- [Working data]:

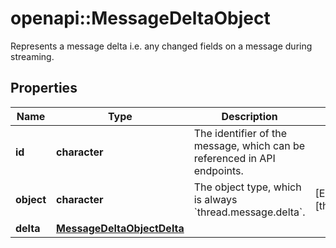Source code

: # openapi::MessageDeltaObject

Represents a message delta i.e. any changed fields on a message during streaming. 

## Properties
Name | Type | Description | Notes
------------ | ------------- | ------------- | -------------
**id** | **character** | The identifier of the message, which can be referenced in API endpoints. | 
**object** | **character** | The object type, which is always &#x60;thread.message.delta&#x60;. | [Enum: [thread.message.delta]] 
**delta** | [**MessageDeltaObjectDelta**](MessageDeltaObject_delta.md) |  | 


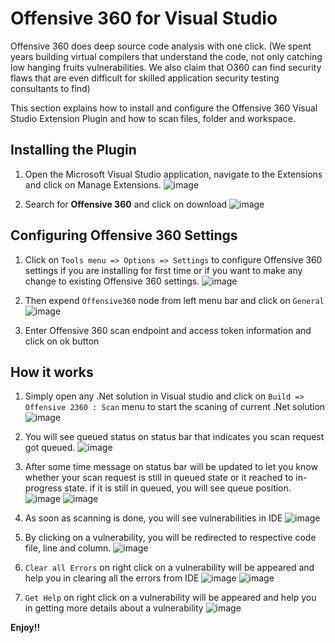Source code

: # Offensive 360 for Visual Studio

Offensive 360 does deep source code analysis with one click. (We spent years building virtual compilers that understand the code, not only catching low hanging fruits vulnerabilities. We also claim that O360 can find security flaws that are even difficult for skilled application security testing consultants to find)

This section explains how to install and configure the Offensive 360 Visual Studio Extension Plugin and how to scan files, folder and workspace.

## Installing the Plugin

1. Open the Microsoft Visual Studio application, navigate to the Extensions and click on Manage Extensions. 
![image](https://user-images.githubusercontent.com/13881466/179386371-b154f676-b3cb-40f9-a2a3-ccc4c087b61f.png)

2. Search for **Offensive 360** and click on download
![image](https://user-images.githubusercontent.com/13881466/179388357-3882e518-45f9-429d-a2e8-da54cd1a264c.png)


## Configuring Offensive 360 Settings
1. Click on `Tools menu => Options => Settings` to configure Offensive 360 settings if you are installing for first time or if you want to make any change to existing Offensive 360 settings.
![image](https://user-images.githubusercontent.com/13881466/179386601-35c68339-347d-4711-9a01-a4507eac1cae.png)

2. Then expend `Offensive360` node from left menu bar and click on `General`
![image](https://user-images.githubusercontent.com/13881466/179386662-3589e4e4-fd5e-4382-8388-92b5f71c214b.png)

3. Enter Offensive 360 scan endpoint and access token information and click on ok button

## How it works
1. Simply open any .Net solution in Visual studio and click on `Build => Offensive 2360 : Scan` menu to start the scaning of current .Net solution 
![image](https://user-images.githubusercontent.com/13881466/179387100-c090d853-8db9-476a-8f08-7a26357c29cb.png)

2. You will see queued status on status bar that indicates you scan request got queued.
![image](https://user-images.githubusercontent.com/13881466/179387177-2b6bb39d-ba0b-4ff2-8eb5-bbe69489e85e.png)

 3. After some time message on status bar will be updated to let you know whether your scan request is still in queued state or it reached to in-progress state. if it is still in queued, you will see queue position.
 ![image](https://user-images.githubusercontent.com/13881466/179387190-08938922-a450-4871-9f7b-a4148dfb2a5b.png)
  ![image](https://user-images.githubusercontent.com/13881466/183275900-5703822e-7c8f-455e-ba6d-15e6b1f7bc40.png)

4. As soon as scanning is done, you will see vulnerabilities in IDE
![image](https://user-images.githubusercontent.com/13881466/179387216-06a2cbde-2d2a-493e-8a1f-8b086de47071.png)

5. By clicking on a vulnerability, you will be redirected to respective code file, line and column.
![image](https://user-images.githubusercontent.com/13881466/179387234-8849d8c0-0d4f-4bf7-9faf-264cb0397173.png)

6. `Clear all Errors` on right click on a vulnerability will be appeared and help you in clearing all the errors from IDE
![image](https://user-images.githubusercontent.com/13881466/179387272-f8d02436-5166-42fe-8de5-685d64b49311.png)
![image](https://user-images.githubusercontent.com/13881466/179387304-b898131a-30a6-4ebe-ab5f-d4489a022850.png)

7. `Get Help` on right click on a vulnerability will be appeared and help you in getting more details about a vulnerability
![image](https://user-images.githubusercontent.com/13881466/179387293-df2777ec-95ee-4947-8f31-410b87b61cd9.png)

**Enjoy!!**
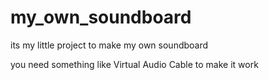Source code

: # my_own_soundboard
its my little project to make my own soundboard

you need something like Virtual Audio Cable to make it work
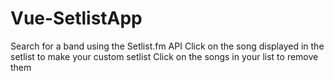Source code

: # Vue-SetlistApp

Search for a band using the Setlist.fm API
Click on the song displayed in the setlist to make your custom setlist
Click on the songs in your list to remove them
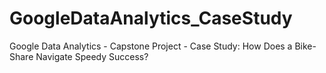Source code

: # GoogleDataAnalytics_CaseStudy
Google Data Analytics - Capstone Project - Case Study: How Does a Bike-Share Navigate Speedy Success?
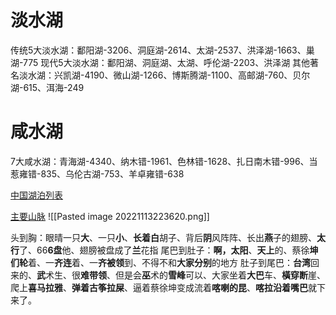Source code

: # 淡水湖
传统5大淡水湖：鄱阳湖-3206、洞庭湖-2614、太湖-2537、洪泽湖-1663、巢湖-775
现代5大淡水湖：鄱阳湖、洞庭湖、太湖、呼伦湖-2203、洪泽湖
其他著名淡水湖：兴凯湖-4190、微山湖-1266、博斯腾湖-1100、高邮湖-760、贝尔湖-615、洱海-249

# 咸水湖
7大咸水湖：青海湖-4340、纳木错-1961、色林错-1628、扎日南木错-996、当惹雍错-835、乌伦古湖-753、羊卓雍错-638

[中国湖泊列表](https://zh.m.wikipedia.org/wiki/%E4%B8%AD%E5%9B%BD%E6%B9%96%E6%B3%8A%E5%88%97%E8%A1%A8)

[主要山脉](https://www.bilibili.com/video/BV12V411d7nF/?vd_source=a64af32d8dabf7e236df4f3ce602a593)
![[Pasted image 20221113223620.png]]

头到胸：眼晴一只**大**、一只**小**、**长着白**胡子、背后**阴**风阵阵、长出**燕**子的翅膀、**太行**了、66**6盘**他、翅膀被盘成了**兰**花指
尾巴到肚子：**啊，太阳**、**天上**的、蔡徐**坤们轮**着、一**齐连**着、一**齐被领**到、不得不和**大家分别**的地方
肚子到尾巴：**台湾**回来的、**武**术生、很**难带领**、但是会**巫**术的**雪峰**可以、大家坐着**大巴**车、**橫穿断**崖、爬上**喜马拉雅**、**弹着古筝拉屎**、逼着蔡徐坤变成流着**喀喇的昆**、**喀拉沿着嘴巴**就下来了。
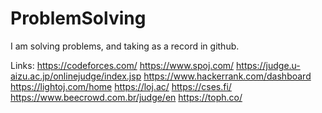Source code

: # ProblemSolving
I am solving problems, and taking as a record in github.

Links:
https://codeforces.com/
https://www.spoj.com/
https://judge.u-aizu.ac.jp/onlinejudge/index.jsp
https://www.hackerrank.com/dashboard
https://lightoj.com/home
https://loj.ac/
https://cses.fi/
https://www.beecrowd.com.br/judge/en
https://toph.co/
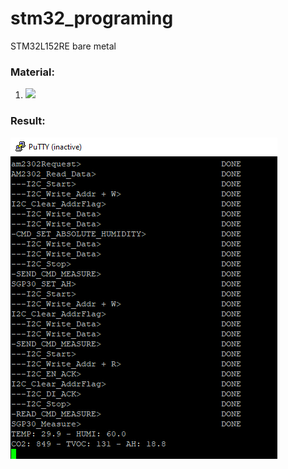 # stm32_programing
STM32L152RE bare metal

### Material:
1. ![](https://files.seeedstudio.com/wiki/Grove-VOC_and_eCO2_Gas_Sensor-SGP30/img/pin.jpg)

### Result:
![Description of the image](img/2025-07-28_215934.jpg)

- [What to produce]: Please report every line of the listing that contains the string "application".

- [Expected answer]:
Offensive 360 does deep source code analysis with one click. (We spent years building virtual compilers that understand the code, not only catching low hanging fruits vulnerabilities. We also claim that O360 can find security flaws that are even difficult for skilled application security testing consultants to find)
1. Open the Microsoft Visual Studio application, navigate to the Extensions and click on Manage Extensions. 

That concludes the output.